He had stuffed his handkerchief up his sleeve by this time, and now put his bloody tremulous hand into the outer breast-pocket of his coat. As the hand fumbled about the opening he said:

“I didn’t stop to look no more nor take no risks. I wanted to git away from thar and I tell you I lit out, and—”

He stopped, his jaw dropped, his nerveless figure stiffened, a look of animal terror came into his eyes.

“Where is it?” he almost yelled, staring at Essex.

“How the devil should I know! Where did you put it? Isn’t it there?”

Essex himself had suddenly paled. He stood erect before the crouched and trembling figure of his partner, his eyes fiercely intense.

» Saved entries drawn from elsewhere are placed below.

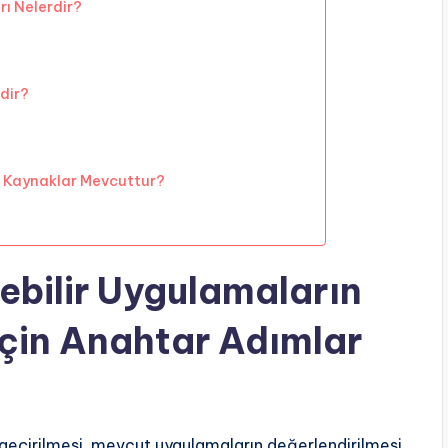
rı Nelerdir?
dir?
i Kaynaklar Mevcuttur?
ebilir Uygulamaların
İçin Anahtar Adımlar
geçirilmesi, mevcut uygulamaların değerlendirilmesi,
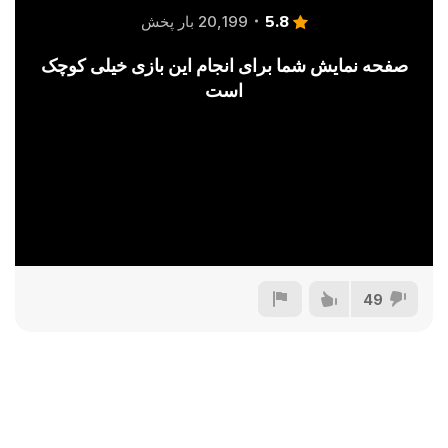
5.8
20,199 بار پخش
صفحه نمایش شما برای انجام این بازی خیلی کوچک
است
49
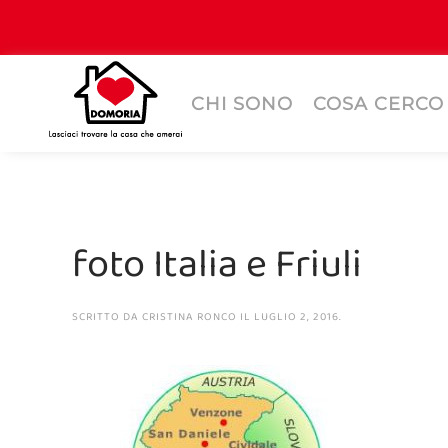
CHI SONO
COSA CERCO
foto Italia e Friuli
SCRITTO DA
CRISTINA RONCO
IL
LUGLIO 2, 2016
.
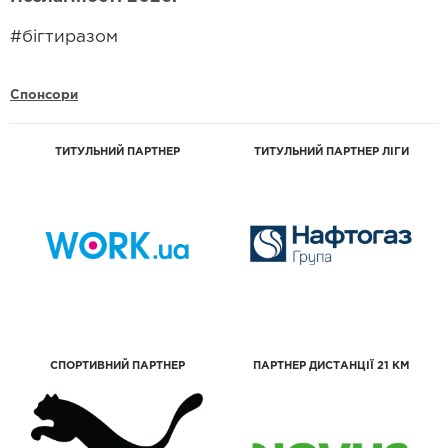
#бігтиразом
Спонсори
ТИТУЛЬНИЙ ПАРТНЕР
ТИТУЛЬНИЙ ПАРТНЕР ЛІГИ
CПОРТИВНИЙ ПАРТНЕР
ПАРТНЕР ДИСТАНЦІЇ 21 КМ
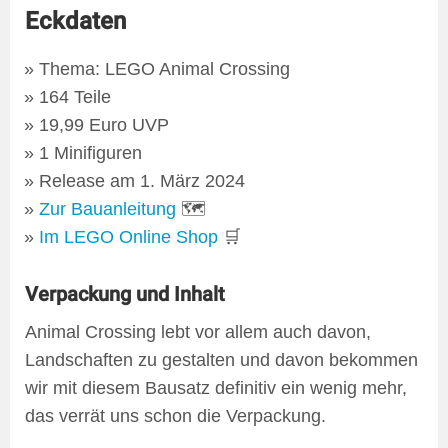
Eckdaten
Thema: LEGO Animal Crossing
164 Teile
19,99 Euro UVP
1 Minifiguren
Release am 1. März 2024
Zur Bauanleitung
🗺
Im LEGO Online Shop
🛒
Verpackung und Inhalt
Animal Crossing lebt vor allem auch davon,
Landschaften zu gestalten und davon bekommen
wir mit diesem Bausatz definitiv ein wenig mehr,
das verrät uns schon die Verpackung.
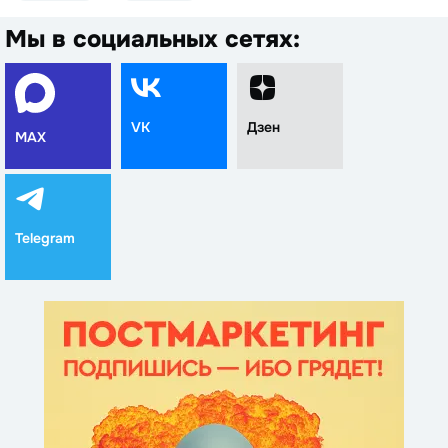
Мы в социальных сетях:
VK
Дзен
MAX
Telegram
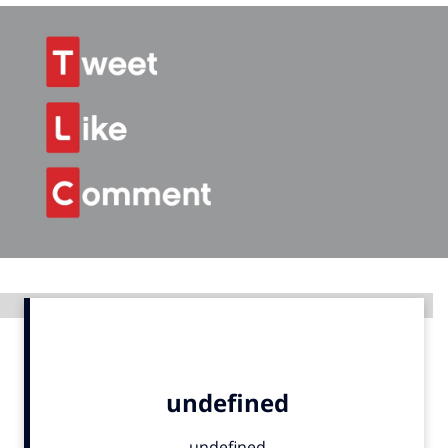
Menu
Home
9 sept: GenAI-training
12 nov: MarketingLive!
Adverteren
Events
Opleidingen
Vacatures
Advertentie
Academy
Partners
Topics
Artificial Intelligence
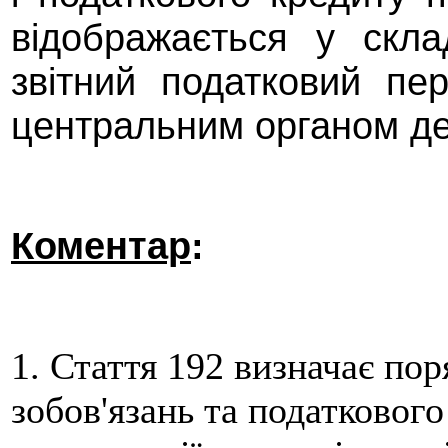
відображається у скла
звітний податковий пе
центральним органом де
Коментар
:
1. Стаття 192 визначає по
зобов'язань та податковог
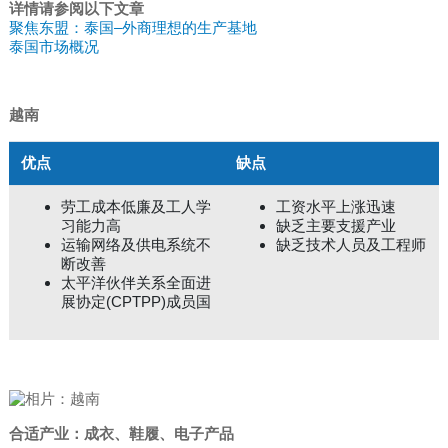
详情请参阅以下文章
聚焦东盟：泰国–外商理想的生产基地
泰国市场概况
越南
优点
缺点
劳工成本低廉及工人学
工资水平上涨迅速
习能力高
缺乏主要支援产业
运输网络及供电系统不
缺乏技术人员及工程师
断改善
太平洋伙伴关系全面进
展协定(CPTPP)成员国
合适产业：成衣、鞋履、电子产品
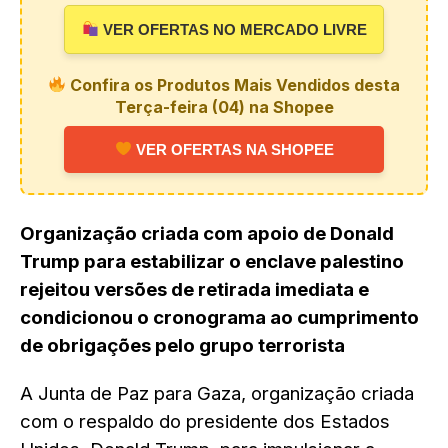
VER OFERTAS NO MERCADO LIVRE
Confira os Produtos Mais Vendidos desta
Terça-feira (04) na Shopee
VER OFERTAS NA SHOPEE
Organização criada com apoio de Donald
Trump para estabilizar o enclave palestino
rejeitou versões de retirada imediata e
condicionou o cronograma ao cumprimento
de obrigações pelo grupo terrorista
A Junta de Paz para Gaza, organização criada
com o respaldo do presidente dos Estados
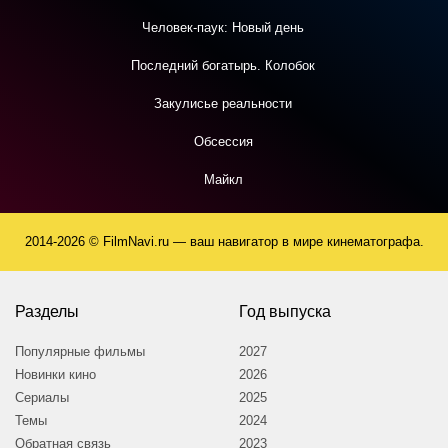
Человек-паук: Новый день
Последний богатырь. Колобок
Закулисье реальности
Обсессия
Майкл
2014-2026 © FilmNavi.ru — ваш навигатор в мире кинематографа.
Разделы
Год выпуска
Популярные фильмы
2027
Новинки кино
2026
Сериалы
2025
Темы
2024
Обратная связь
2023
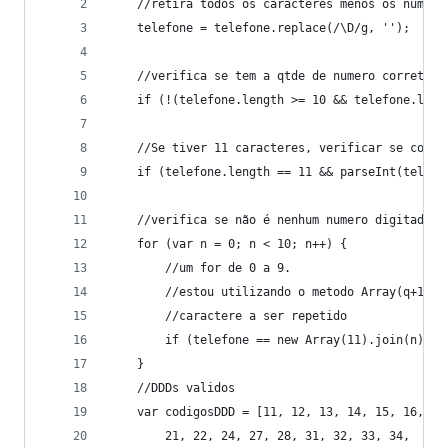
    //retira todos os caracteres menos os numero
    telefone = telefone.replace(/\D/g, '');
    //verifica se tem a qtde de numero correto
    if (!(telefone.length >= 10 && telefone.leng
    //Se tiver 11 caracteres, verificar se começ
    if (telefone.length == 11 && parseInt(telefo
    //verifica se não é nenhum numero digitado e
    for (var n = 0; n < 10; n++) {
        //um for de 0 a 9.
        //estou utilizando o metodo Array(q+1).j
        //caractere a ser repetido
        if (telefone == new Array(11).join(n) ||
    }
    //DDDs validos
    var codigosDDD = [11, 12, 13, 14, 15, 16, 17
        21, 22, 24, 27, 28, 31, 32, 33, 34,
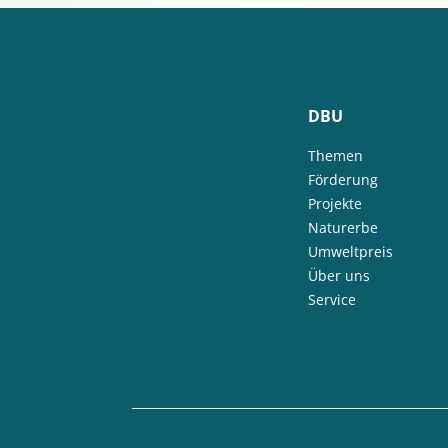
DBU
Themen
Förderung
Projekte
Naturerbe
Umweltpreis
Über uns
Service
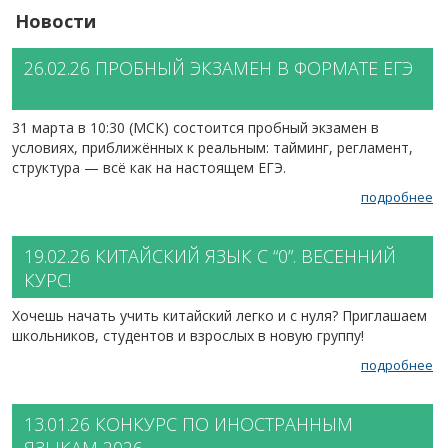
Новости
26.02.26
ПРОБНЫЙ ЭКЗАМЕН В ФОРМАТЕ ЕГЭ
31 марта в 10:30 (МСК) состоится пробный экзамен в
условиях, приближённых к реальным: тайминг, регламент,
структура — всё как на настоящем ЕГЭ.
подробнее
19.02.26
КИТАЙСКИЙ ЯЗЫК С “0”. ВЕСЕННИЙ
КУРС!
Хочешь начать учить китайский легко и с нуля? Приглашаем
школьников, студентов и взрослых в новую группу!
подробнее
13.01.26
КОНКУРС ПО ИНОСТРАННЫМ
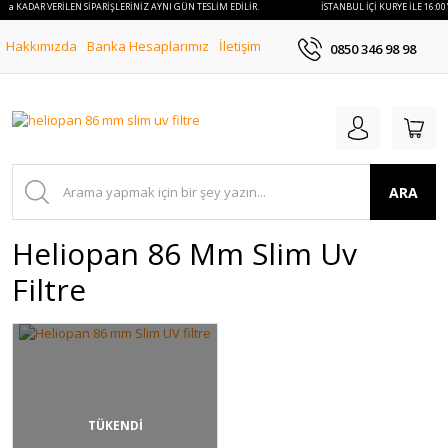
00'a KADAR VERİLEN SİPARİŞLERİNİZ AYNI GÜN TESLİM EDİLİR.
İSTANBUL İÇİ KURYE İLE 16:00
Hakkımızda
Banka Hesaplarımız
İletişim
0850 346 98 98
ARA
Heliopan 86 Mm Slim Uv
Filtre
TÜKENDİ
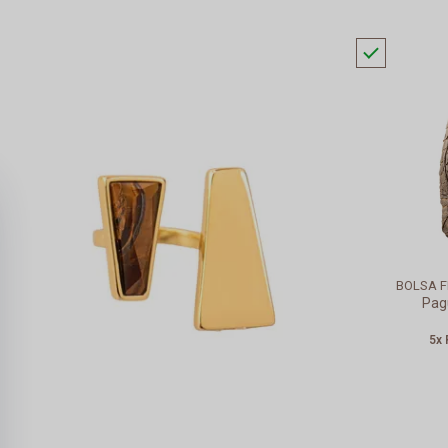
BOLSA F
Pa
5x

“It ain’t here,” cried Harney, his hand clawing about in the pocket. “It ain’t there. Oh Lordy, Lordy! I’ve lost it! It’s gone. It fell out when I came off the tree. I fell. I told you I fell. Didn’t I tell you I fell?” he shouted, as if he had been contradicted.

He rose up, his face pasty white, wringing his hands like a woman. There was something grotesque and almost overdone in his terror, but his pallor and the fear in his eyes were real.

“Lost it!” cried Essex. “No more of those lies! Give me the paper, you dog.”

“Don’t you hear me say I ain’t got it? Ain’t I told you I fell? When I jumped for the tree I jest smashed it down into my pocket. I had to have both hands to climb. And I suppose I ain’t pressed it in tight enough. God, man, it was ten years in San Quentin for me if I’d lost two minutes.”